Morreu o Herberto. Era assim que o grupo de amigos que em tempos (oh, há quanto tempo...) se juntava numa discreta livraria ali no largo Trindade Coelho, que comummente chamam da Misericórdia.
Recordo o Herberto à conversa com o Manuel da Fonseca na livraria discretíssima que depois se chamou Artes & Letras e agora se chama nada. Um senhorio demasiado ganancioso enviou o Luís Gomes para outras paragens. Ficou apenas o resistente José Vicente com a sua Olisipo.

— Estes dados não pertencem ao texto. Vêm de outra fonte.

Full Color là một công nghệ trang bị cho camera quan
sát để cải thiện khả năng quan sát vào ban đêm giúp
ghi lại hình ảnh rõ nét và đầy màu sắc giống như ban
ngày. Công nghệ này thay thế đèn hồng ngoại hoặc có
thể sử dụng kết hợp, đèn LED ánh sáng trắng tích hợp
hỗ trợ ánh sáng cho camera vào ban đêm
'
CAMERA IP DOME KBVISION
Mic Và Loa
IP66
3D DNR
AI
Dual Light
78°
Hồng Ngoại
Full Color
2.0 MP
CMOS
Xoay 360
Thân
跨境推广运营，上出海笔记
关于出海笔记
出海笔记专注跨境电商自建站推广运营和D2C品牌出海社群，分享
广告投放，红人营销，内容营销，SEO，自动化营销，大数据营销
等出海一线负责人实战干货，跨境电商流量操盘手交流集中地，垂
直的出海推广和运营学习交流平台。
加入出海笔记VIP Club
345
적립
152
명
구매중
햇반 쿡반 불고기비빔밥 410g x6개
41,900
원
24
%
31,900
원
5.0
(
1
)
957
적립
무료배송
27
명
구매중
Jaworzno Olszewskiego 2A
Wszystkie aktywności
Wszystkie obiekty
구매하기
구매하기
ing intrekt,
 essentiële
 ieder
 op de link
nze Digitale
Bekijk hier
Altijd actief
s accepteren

O Herberto apreciava a zona e uma que outra cervejola com amigos numa pequena tasca à entrada da Calçado do Duque.
E era afectuoso com os leitores que chegavam com um abraço, um agradecimento.
Devo-lhe as alegrias mais extremas, os momentos mais terríveis graças ao mistério da sua poesia que um outro morto (António Manso Pinheiro, amigo de infância, de adolescência, de toda a vida..., ele mesmo editor ) me guiou na descoberta de HH no início dos anos 60. Mais de meio século! Cinquenta e tal anos iluminados pela obra sempre renascida, sempre diferente, deste homem que é, sem qualquer dúvida, o maior poeta português da segunda metade do século XX. E dos primeiros 15 anos do século XXI, entenda-se.
Tenho como a maior perda da minha biblioteca o desaparecimento de “electronicolirica” que algum amigo transviado, mais amigo de Helder que de mim que o recebia confiado, fez mão baixa. Não perdoo tanto mais que nunca mais consegui pôr a vista nalgum exemplar dessa obra.
Morreu, pois. Deveria dizer que se o homem morre, a obra fica mas não é bem assim.
É que enquanto foi vivo, nós seus leitores, nós os happy few, estávamos sempre à espera de mais um poema. Agora já não esperamos nada ou muito pouco. Algum original perdido numa gaveta. Mas não é a mesma coisa. O Herberto só publicava depois de reexaminar e voltar a examinar o texto produzido. E, quantas vezes, mesmo depois de publicado, o reescreveu. E quantas vezes eliminou poemas nas diferentes versões da sua obra toda.
“ouvi dizer que os mortos respiram com luzes transformadas.
Que têm os olhos cegos como sangue.
................
Os mortos devem ser puros.
Ouvi dizer que respiram.
Correm pelo orvalho dentro, e depois
estendem-se. Ajudam os vivos.
São doces equivalências, luzes, ideias puras.
Vejo que a morte é como romper uma palavra e passar
-a morte é passa, como rompendo uma palavra,
através da porta,
para uma palavra nova.”
.............
Herberto, seguramente que ajudou muitos vivos. Muitos leitores que mesmo desolados, agora, relembram a alegria e o mistério da palavra poético no que ela terá de mais definitivo, de mais terrível e de mais puro.
* O poema (melhor: os extractos de poema) consta do livro "A faca não cort o fogo (súmula & inédita) publicado por Assírio & Alvim em 2008.